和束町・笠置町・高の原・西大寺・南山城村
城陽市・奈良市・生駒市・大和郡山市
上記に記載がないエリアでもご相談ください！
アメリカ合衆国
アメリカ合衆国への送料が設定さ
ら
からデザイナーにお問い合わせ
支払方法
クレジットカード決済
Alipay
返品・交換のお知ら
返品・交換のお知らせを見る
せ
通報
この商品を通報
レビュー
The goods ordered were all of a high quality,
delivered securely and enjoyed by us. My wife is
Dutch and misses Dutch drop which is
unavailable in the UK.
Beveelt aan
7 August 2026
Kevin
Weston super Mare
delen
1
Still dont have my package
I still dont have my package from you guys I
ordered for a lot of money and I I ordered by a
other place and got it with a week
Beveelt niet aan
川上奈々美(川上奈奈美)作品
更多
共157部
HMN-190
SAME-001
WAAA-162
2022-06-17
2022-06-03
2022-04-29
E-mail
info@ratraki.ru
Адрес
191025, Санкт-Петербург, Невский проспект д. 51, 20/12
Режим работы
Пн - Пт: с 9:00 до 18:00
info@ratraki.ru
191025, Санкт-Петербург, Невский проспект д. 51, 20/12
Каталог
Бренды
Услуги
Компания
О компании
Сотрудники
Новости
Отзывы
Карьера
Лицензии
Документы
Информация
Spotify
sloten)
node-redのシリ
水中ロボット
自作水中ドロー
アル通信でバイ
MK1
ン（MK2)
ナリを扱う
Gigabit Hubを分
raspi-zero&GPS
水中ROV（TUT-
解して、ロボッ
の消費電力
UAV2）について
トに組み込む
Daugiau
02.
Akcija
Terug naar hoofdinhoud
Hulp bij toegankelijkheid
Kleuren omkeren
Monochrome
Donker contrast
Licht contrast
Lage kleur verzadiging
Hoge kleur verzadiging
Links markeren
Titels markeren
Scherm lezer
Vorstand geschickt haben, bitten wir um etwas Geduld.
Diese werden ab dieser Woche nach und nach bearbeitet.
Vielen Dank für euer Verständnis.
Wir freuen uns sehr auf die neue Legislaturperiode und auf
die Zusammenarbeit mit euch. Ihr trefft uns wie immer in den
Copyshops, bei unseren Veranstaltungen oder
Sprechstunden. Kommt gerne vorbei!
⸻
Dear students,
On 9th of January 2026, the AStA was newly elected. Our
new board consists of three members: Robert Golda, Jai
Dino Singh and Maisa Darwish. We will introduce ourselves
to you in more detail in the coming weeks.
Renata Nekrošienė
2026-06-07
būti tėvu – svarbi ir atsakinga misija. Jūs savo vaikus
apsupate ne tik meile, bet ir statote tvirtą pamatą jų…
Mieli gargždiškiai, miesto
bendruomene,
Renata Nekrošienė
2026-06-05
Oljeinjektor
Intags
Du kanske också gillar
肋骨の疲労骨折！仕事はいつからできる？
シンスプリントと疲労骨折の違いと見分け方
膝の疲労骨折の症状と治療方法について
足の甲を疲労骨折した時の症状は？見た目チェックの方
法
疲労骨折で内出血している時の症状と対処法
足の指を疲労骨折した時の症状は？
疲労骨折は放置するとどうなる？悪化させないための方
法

--*--

■ **TASK TO CARRY OUT**: Copy the listing above line for line, without changing a single character.

■ **SOLUTION TO THIS EXERCISE**:
和束町・笠置町・高の原・西大寺・南山城村
城陽市・奈良市・生駒市・大和郡山市
上記に記載がないエリアでもご相談ください！
アメリカ合衆国
アメリカ合衆国への送料が設定さ
ら
からデザイナーにお問い合わせ
支払方法
クレジットカード決済
Alipay
返品・交換のお知ら
返品・交換のお知らせを見る
せ
通報
この商品を通報
レビュー
The goods ordered were all of a high quality,
delivered securely and enjoyed by us. My wife is
Dutch and misses Dutch drop which is
unavailable in the UK.
Beveelt aan
7 August 2026
Kevin
Weston super Mare
delen
1
Still dont have my package
I still dont have my package from you guys I
ordered for a lot of money and I I ordered by a
other place and got it with a week
Beveelt niet aan
川上奈々美(川上奈奈美)作品
更多
共157部
HMN-190
SAME-001
WAAA-162
2022-06-17
2022-06-03
2022-04-29
E-mail
info@ratraki.ru
Адрес
191025, Санкт-Петербург, Невский проспект д. 51, 20/12
Режим работы
Пн - Пт: с 9:00 до 18:00
info@ratraki.ru
191025, Санкт-Петербург, Невский проспект д. 51, 20/12
Каталог
Бренды
Услуги
Компания
О компании
Сотрудники
Новости
Отзывы
Карьера
Лицензии
Документы
Информация
Spotify
sloten)
node-redのシリ
水中ロボット
自作水中ドロー
アル通信でバイ
MK1
ン（MK2)
ナリを扱う
Gigabit Hubを分
raspi-zero&GPS
水中ROV（TUT-
解して、ロボッ
の消費電力
UAV2）について
トに組み込む
Daugiau
02.
Akcija
Terug naar hoofdinhoud
Hulp bij toegankelijkheid
Kleuren omkeren
Monochrome
Donker contrast
Licht contrast
Lage kleur verzadiging
Hoge kleur verzadiging
Links markeren
Titels markeren
Scherm lezer
Vorstand geschickt haben, bitten wir um etwas Geduld.
Diese werden ab dieser Woche nach und nach bearbeitet.
Vielen Dank für euer Verständnis.
Wir freuen uns sehr auf die neue Legislaturperiode und auf
die Zusammenarbeit mit euch. Ihr trefft uns wie immer in den
Copyshops, bei unseren Veranstaltungen oder
Sprechstunden. Kommt gerne vorbei!
⸻
Dear students,
On 9th of January 2026, the AStA was newly elected. Our
new board consists of three members: Robert Golda, Jai
Dino Singh and Maisa Darwish. We will introduce ourselves
to you in more detail in the coming weeks.
Renata Nekrošienė
2026-06-07
būti tėvu – svarbi ir atsakinga misija. Jūs savo vaikus
apsupate ne tik meile, bet ir statote tvirtą pamatą jų…
Mieli gargždiškiai, miesto
bendruomene,
Renata Nekrošienė
2026-06-05
Oljeinjektor
Intags
Du kanske också gillar
肋骨の疲労骨折！仕事はいつからできる？
シンスプリントと疲労骨折の違いと見分け方
膝の疲労骨折の症状と治療方法について
足の甲を疲労骨折した時の症状は？見た目チェックの方
法
疲労骨折で内出血している時の症状と対処法
足の指を疲労骨折した時の症状は？
疲労骨折は放置するとどうなる？悪化させないための方
法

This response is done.